As an on-and-off reader for over 30 years, I devour everything JoAnn Wypijewski writes. Thanks to her heartrending and mobilizing piece on #MeToo [“What We Don’t Talk About When We Talk About #MeToo,” March 19/26], you can be sure I will be reading for another 30.
In this wise and subtle essay, I hear the echoes of a Marxist, sex-positive feminist and historian—part exposé and memoir, part treatise. More than all of that, Wypijewski writes from the heart. I have so longed for her meditations on this messy life, this fully human and complicated experience of the world. I so long for thinking people to see how class- and race-blind, how polarizing and cruel, this supposedly liberatory moment is. Reading her column gets us most of the way there.
Wypijewski’s article on the #MeToo movement, American justice, mass incarceration, workplace suffering, and the history of sex panics from Reconstruction to the child-predator mania of the ’90s is sprawling but remarkable for its candor, and the best thing I have read on the subject. (Also one of the least polemical.)
new haven, conn.
A Place to Be
I would like to thank Sue Halpern for her article “Libraries Are Essential to Democracy” [March 19/26]. Halpern’s story is remarkable: creating a blossoming library from scratch for a town of some 3,000 people.
Halpern notes that Trump is “gunning” for libraries, but just as important is the neoliberal fever that is destroying every public good in its path. Libraries still need to provide the services that they have traditionally provided, but they are needed now more than ever to provide new services, such as Internet access and safe community spaces. Furthermore, shrinking staffs and deprofessionalization are taking a toll on basic services. Higher-paid librarians are fast being replaced by lower-paid support staff without master’s degrees, and full-time staff are being replaced by part-timers who receive few or no benefits.
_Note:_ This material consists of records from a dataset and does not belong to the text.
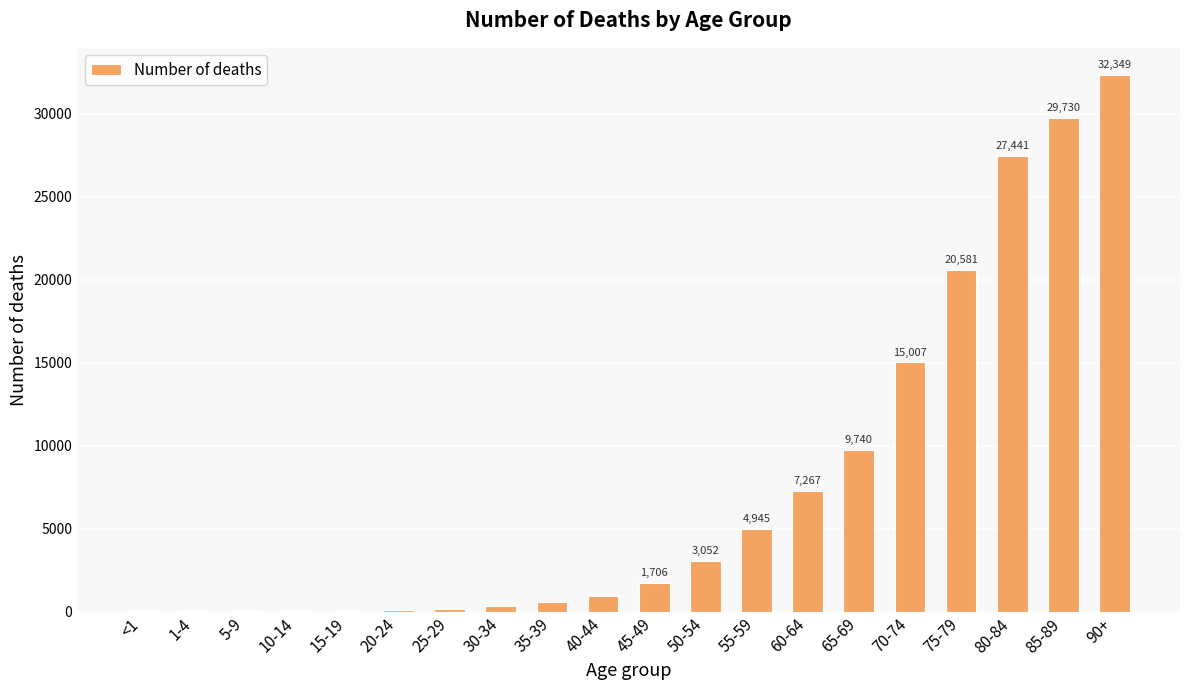

The value at 45-49 is 1706. True or false?

True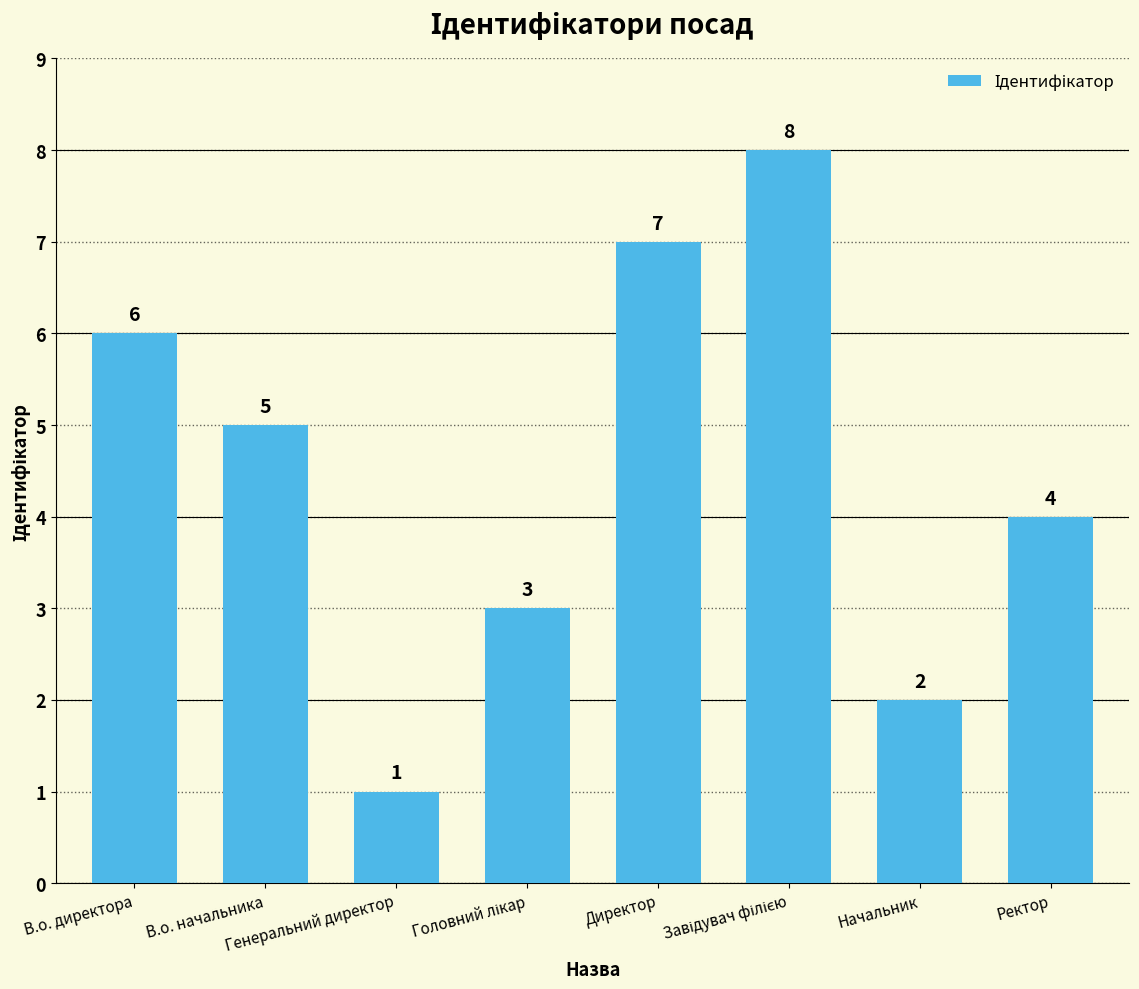

What is the difference between the second highest and minimum values?

6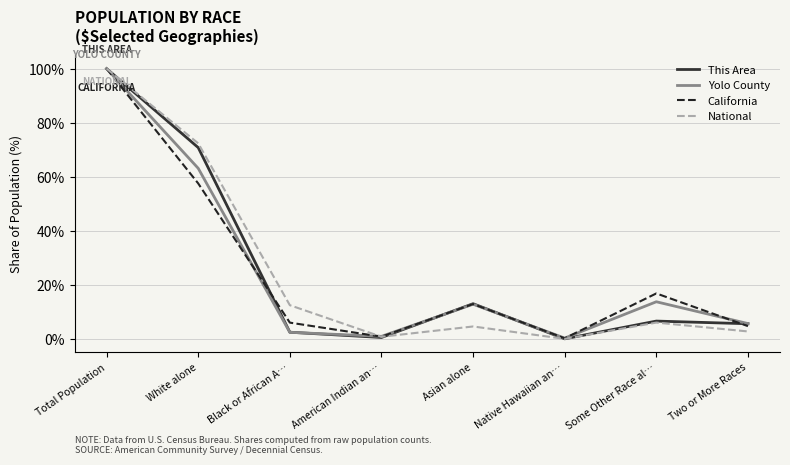

Reading left to right, what are all the values shown in this chart?

This Area: Total Population=100.0	White alone=70.8	Black or African A…=2.6	American Indian an…=0.7	Asian alone=13.2	Native Hawaiian an…=0.2	Some Other Race al…=6.7	Two or More Races=5.8
Yolo County: Total Population=100.0	White alone=63.2	Black or African A…=2.6	American Indian an…=1.1	Asian alone=13.0	Native Hawaiian an…=0.5	Some Other Race al…=13.9	Two or More Races=5.8
California: Total Population=100.0	White alone=57.6	Black or African A…=6.2	American Indian an…=1.0	Asian alone=13.0	Native Hawaiian an…=0.4	Some Other Race al…=17.0	Two or More Races=4.9
National: Total Population=100.0	White alone=72.4	Black or African A…=12.6	American Indian an…=0.9	Asian alone=4.8	Native Hawaiian an…=0.2	Some Other Race al…=6.2	Two or More Races=2.9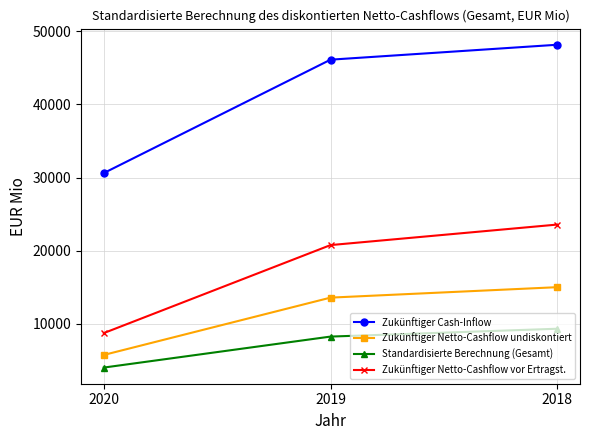

What is the difference between the highest and lowest values at 2020?

26620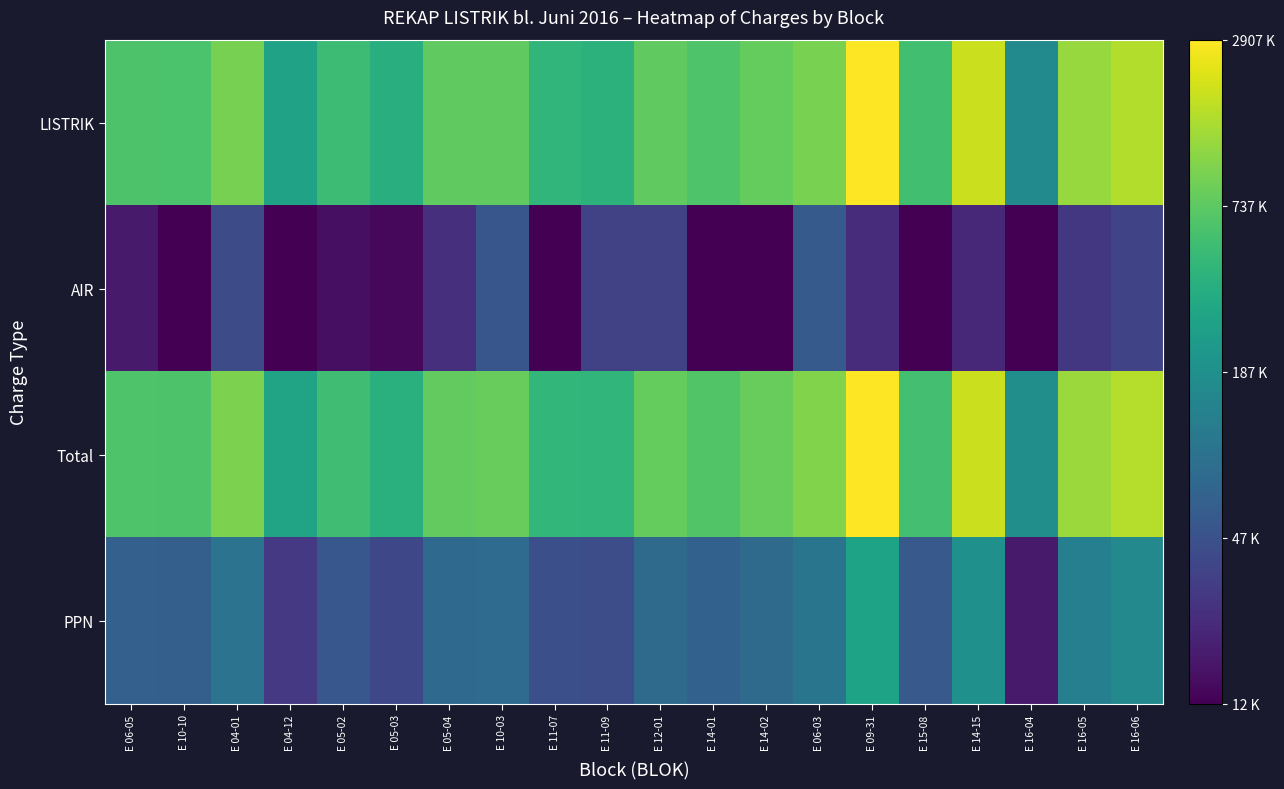

How many distinct data groups are displayed?

4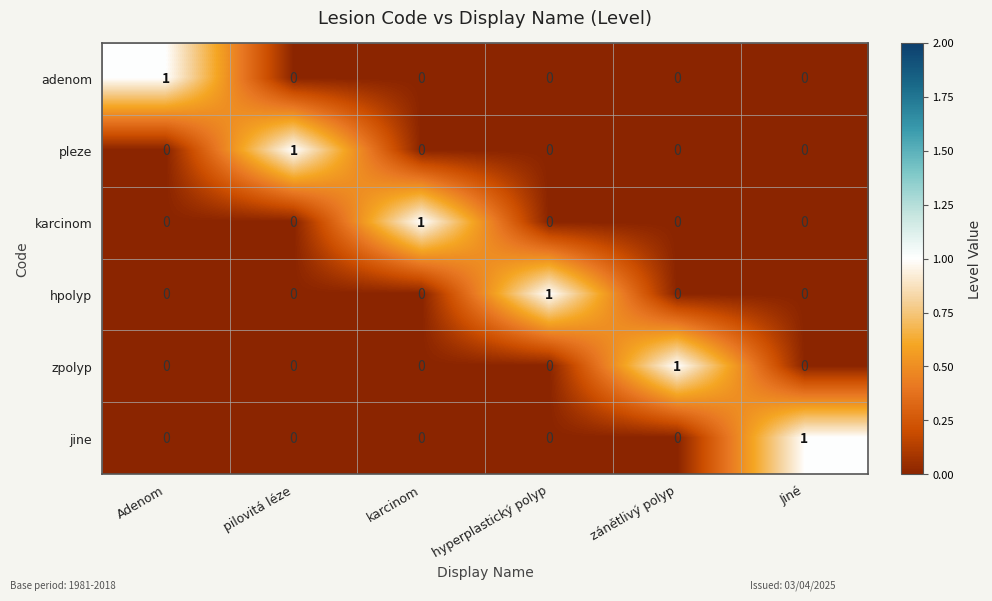

True or false: adenom has a value of 1 at Adenom.

True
Instead of offering quality services, directors are playing a numbers game that often consists of staging big, splashy programs to get as many bodies into the building for the least cost. Public-library boards very often just go along, but there have been several revolts from the library-going public. At this time of stretched budgets, library users should be on the lookout for such trends and hold their library administrations and boards accountable.